Activity: Would you restate the listing word for word, with the images omitted?

::: Given data :::

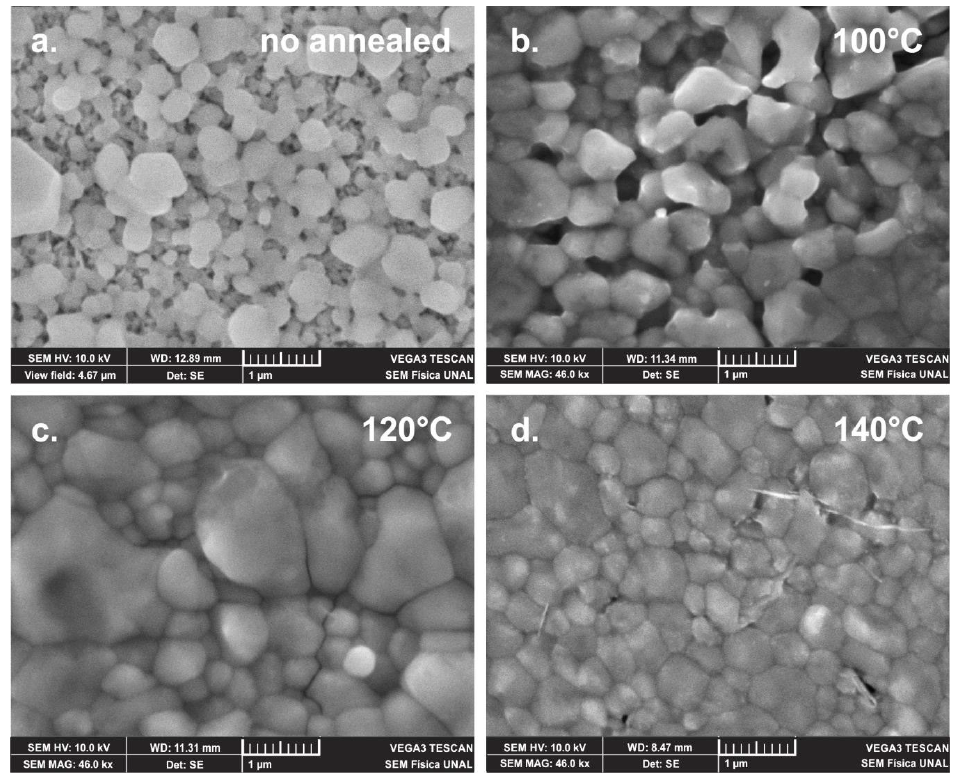
Figure 11. SEM images of MAPI films with composition corresponding to a PbI 2 / MAI thickness ratio of 3:1, ( a ) no annealed, and at annealed temperatures of ( b ) 100 °C, ( c ) 120 °C and ( d ) 140 °C.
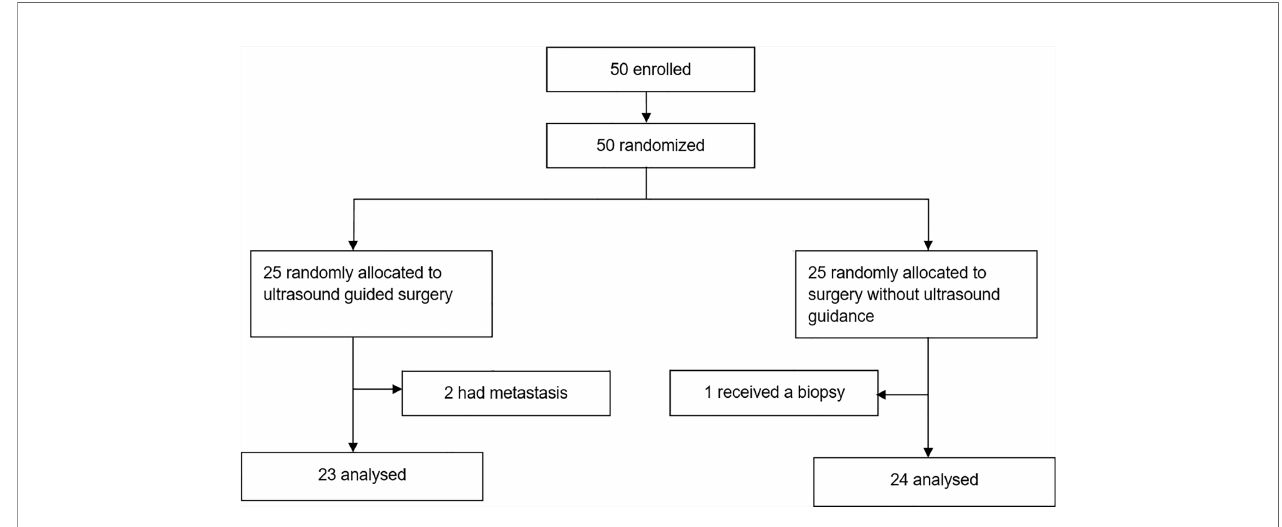
FIGURE 1 | Flowchart.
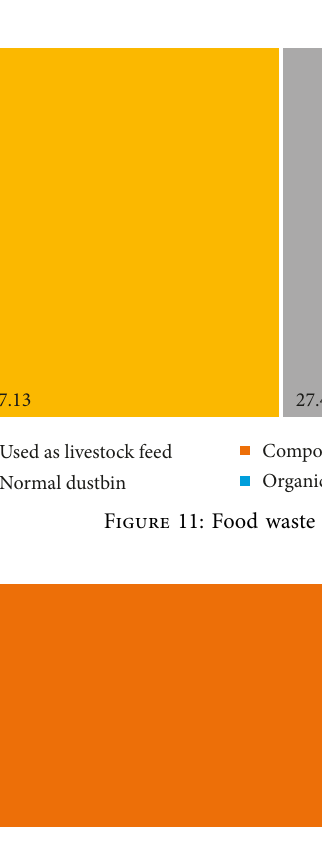
Figure 10: Effective ways to reduce food waste believed by respondents.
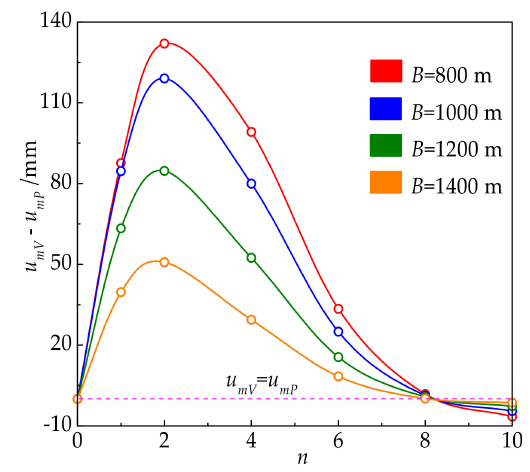
Figure 13. Di ff erence of u m between the two models with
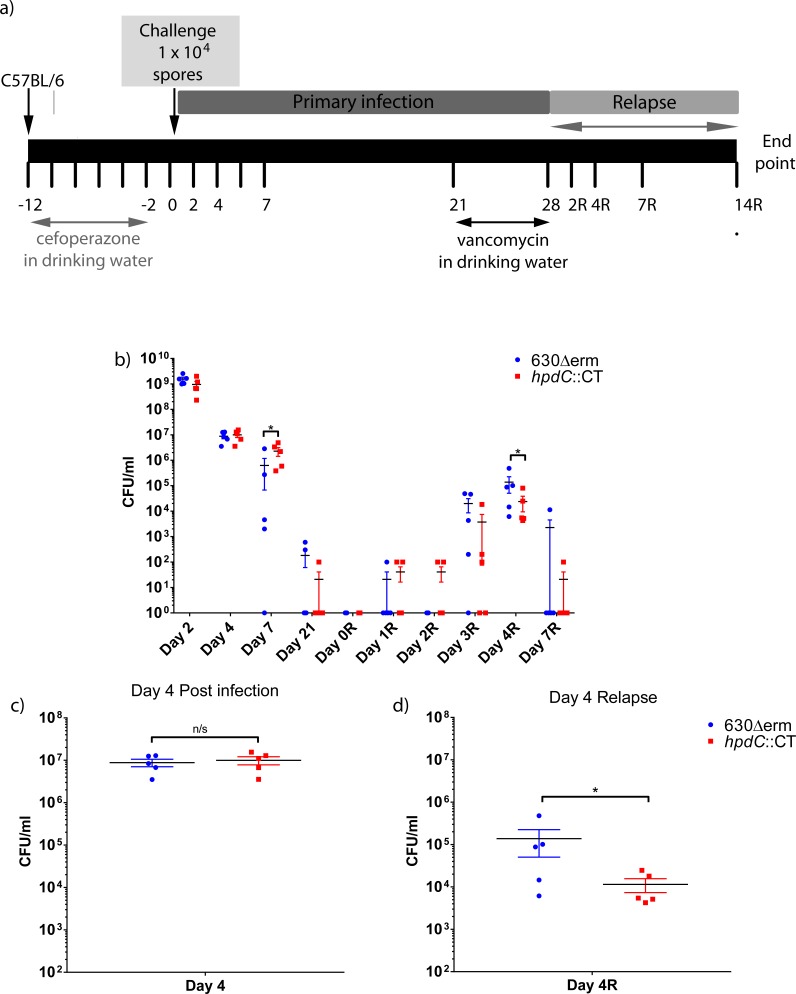
Infection of mice with 630Δerm and hpdC::CT.a) A schematic of the C. difficile relapse infection in C57BL/6 mice. b) CFU counts enumerated from the faeces of individually caged animals (n = 5) infected with either wild-type C. difficile strain (630Δerm) or the corresponding p-cresol null mutant (hpdC::CT) over the duration of the primary infection (days 1–21) and relapse (days 1R-7R). c) CFU enumerated from the faeces day 4 post-infection and d) day 4 relapse. Mann Whitney U test was used to calculate significant differences between infection with wild-type C. difficile and the hpdC mutant marked *p<0.05. Graphs were produced in GraphPad Prism 6.0.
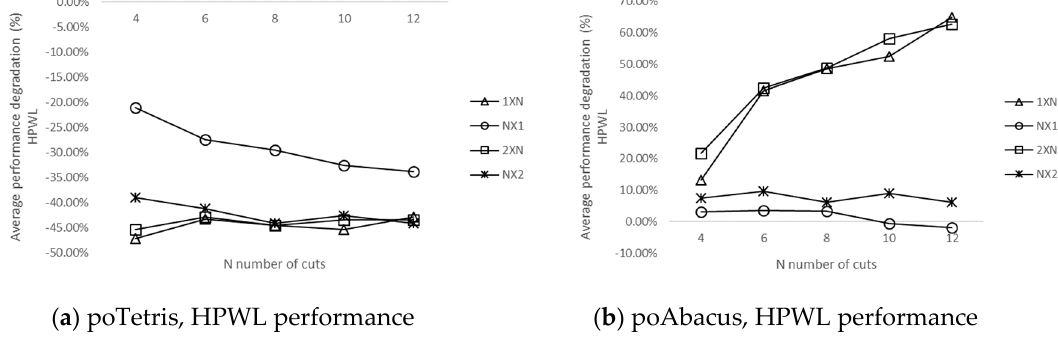
Figure 5. Solution quality performance comparison for different partitioning alternatives.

:::

Completed exercise:
Figure 11. SEM images of MAPI films with composition corresponding to a PbI 2 / MAI thickness ratio of 3:1, ( a ) no annealed, and at annealed temperatures of ( b ) 100 °C, ( c ) 120 °C and ( d ) 140 °C.
FIGURE 1 | Flowchart.
Figure 10: Effective ways to reduce food waste believed by respondents.
Figure 13. Di ff erence of u m between the two models with
Infection of mice with 630Δerm and hpdC::CT.a) A schematic of the C. difficile relapse infection in C57BL/6 mice. b) CFU counts enumerated from the faeces of individually caged animals (n = 5) infected with either wild-type C. difficile strain (630Δerm) or the corresponding p-cresol null mutant (hpdC::CT) over the duration of the primary infection (days 1–21) and relapse (days 1R-7R). c) CFU enumerated from the faeces day 4 post-infection and d) day 4 relapse. Mann Whitney U test was used to calculate significant differences between infection with wild-type C. difficile and the hpdC mutant marked *p<0.05. Graphs were produced in GraphPad Prism 6.0.
Figure 5. Solution quality performance comparison for different partitioning alternatives.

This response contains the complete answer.